Problem statement: Output every line of each item below without changing a single character.

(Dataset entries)
Segment Open

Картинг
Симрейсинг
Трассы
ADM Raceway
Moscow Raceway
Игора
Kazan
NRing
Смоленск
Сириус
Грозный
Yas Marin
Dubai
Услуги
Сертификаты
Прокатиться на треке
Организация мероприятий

Segment Closed

Reply:
Картинг
Симрейсинг
Трассы
ADM Raceway
Moscow Raceway
Игора
Kazan
NRing
Смоленск
Сириус
Грозный
Yas Marin
Dubai
Услуги
Сертификаты
Прокатиться на треке
Организация мероприятий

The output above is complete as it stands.